_TASK STATEMENT_
Without including any picture, copy the entries that follow word for word.

::::::::::

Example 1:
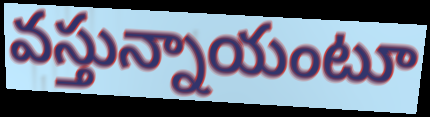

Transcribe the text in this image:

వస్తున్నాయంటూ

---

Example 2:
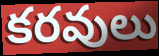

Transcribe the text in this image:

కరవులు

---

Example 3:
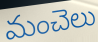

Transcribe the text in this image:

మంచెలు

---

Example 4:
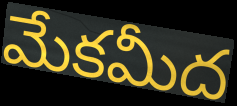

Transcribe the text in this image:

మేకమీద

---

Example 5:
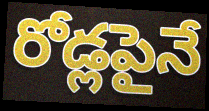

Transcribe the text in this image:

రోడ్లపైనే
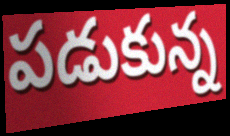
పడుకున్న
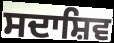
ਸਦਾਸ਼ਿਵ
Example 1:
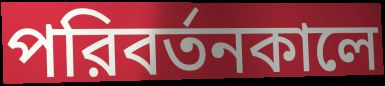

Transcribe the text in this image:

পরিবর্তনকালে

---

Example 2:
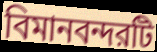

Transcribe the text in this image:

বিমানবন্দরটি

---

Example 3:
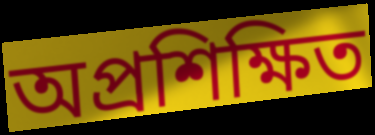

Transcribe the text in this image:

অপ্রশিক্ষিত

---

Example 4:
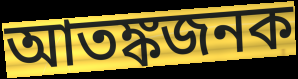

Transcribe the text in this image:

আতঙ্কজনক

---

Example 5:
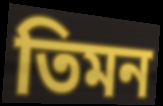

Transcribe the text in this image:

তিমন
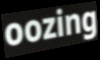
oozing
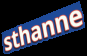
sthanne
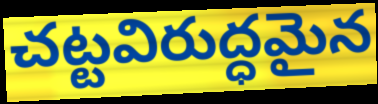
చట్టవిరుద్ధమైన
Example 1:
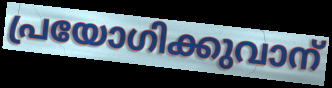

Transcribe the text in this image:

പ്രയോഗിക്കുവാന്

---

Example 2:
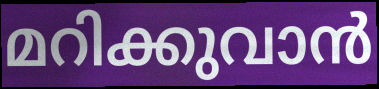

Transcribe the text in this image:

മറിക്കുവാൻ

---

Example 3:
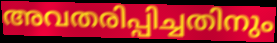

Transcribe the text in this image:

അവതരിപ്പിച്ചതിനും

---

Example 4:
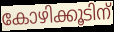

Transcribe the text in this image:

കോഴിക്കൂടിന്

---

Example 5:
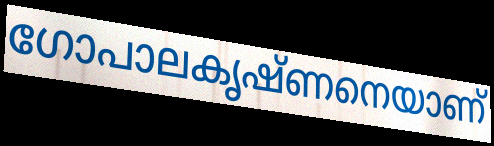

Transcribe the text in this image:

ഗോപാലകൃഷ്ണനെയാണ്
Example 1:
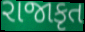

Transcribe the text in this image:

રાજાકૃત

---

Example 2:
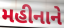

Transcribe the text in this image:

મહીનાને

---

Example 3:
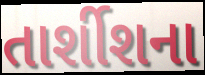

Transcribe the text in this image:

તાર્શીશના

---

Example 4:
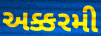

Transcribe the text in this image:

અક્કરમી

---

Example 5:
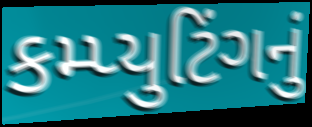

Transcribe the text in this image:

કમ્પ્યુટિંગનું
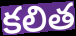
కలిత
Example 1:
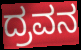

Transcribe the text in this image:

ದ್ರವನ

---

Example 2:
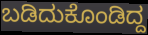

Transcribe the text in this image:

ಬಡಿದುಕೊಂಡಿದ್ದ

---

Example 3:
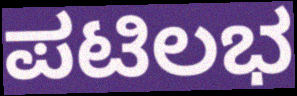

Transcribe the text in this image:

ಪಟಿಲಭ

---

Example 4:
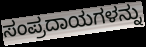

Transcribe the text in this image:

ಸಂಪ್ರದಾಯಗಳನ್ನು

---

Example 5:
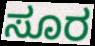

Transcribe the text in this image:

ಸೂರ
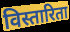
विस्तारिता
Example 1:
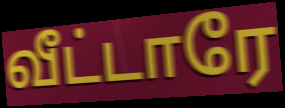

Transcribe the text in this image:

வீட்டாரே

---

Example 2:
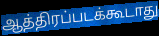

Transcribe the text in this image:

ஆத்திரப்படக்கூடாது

::::::::::

_EXERCISE ANSWER_
Example 1:

Transcribe the text in this image:

వస్తున్నాయంటూ

---

Example 2:

Transcribe the text in this image:

కరవులు

---

Example 3:

Transcribe the text in this image:

మంచెలు

---

Example 4:

Transcribe the text in this image:

మేకమీద

---

Example 5:

Transcribe the text in this image:

రోడ్లపైనే
పడుకున్న
ਸਦਾਸ਼ਿਵ
Example 1:

Transcribe the text in this image:

পরিবর্তনকালে

---

Example 2:

Transcribe the text in this image:

বিমানবন্দরটি

---

Example 3:

Transcribe the text in this image:

অপ্রশিক্ষিত

---

Example 4:

Transcribe the text in this image:

আতঙ্কজনক

---

Example 5:

Transcribe the text in this image:

তিমন
oozing
sthanne
చట్టవిరుద్ధమైన
Example 1:

Transcribe the text in this image:

പ്രയോഗിക്കുവാന്

---

Example 2:

Transcribe the text in this image:

മറിക്കുവാൻ

---

Example 3:

Transcribe the text in this image:

അവതരിപ്പിച്ചതിനും

---

Example 4:

Transcribe the text in this image:

കോഴിക്കൂടിന്

---

Example 5:

Transcribe the text in this image:

ഗോപാലകൃഷ്ണനെയാണ്
Example 1:

Transcribe the text in this image:

રાજાકૃત

---

Example 2:

Transcribe the text in this image:

મહીનાને

---

Example 3:

Transcribe the text in this image:

તાર્શીશના

---

Example 4:

Transcribe the text in this image:

અક્કરમી

---

Example 5:

Transcribe the text in this image:

કમ્પ્યુટિંગનું
కలిత
Example 1:

Transcribe the text in this image:

ದ್ರವನ

---

Example 2:

Transcribe the text in this image:

ಬಡಿದುಕೊಂಡಿದ್ದ

---

Example 3:

Transcribe the text in this image:

ಪಟಿಲಭ

---

Example 4:

Transcribe the text in this image:

ಸಂಪ್ರದಾಯಗಳನ್ನು

---

Example 5:

Transcribe the text in this image:

ಸೂರ
विस्तारिता
Example 1:

Transcribe the text in this image:

வீட்டாரே

---

Example 2:

Transcribe the text in this image:

ஆத்திரப்படக்கூடாது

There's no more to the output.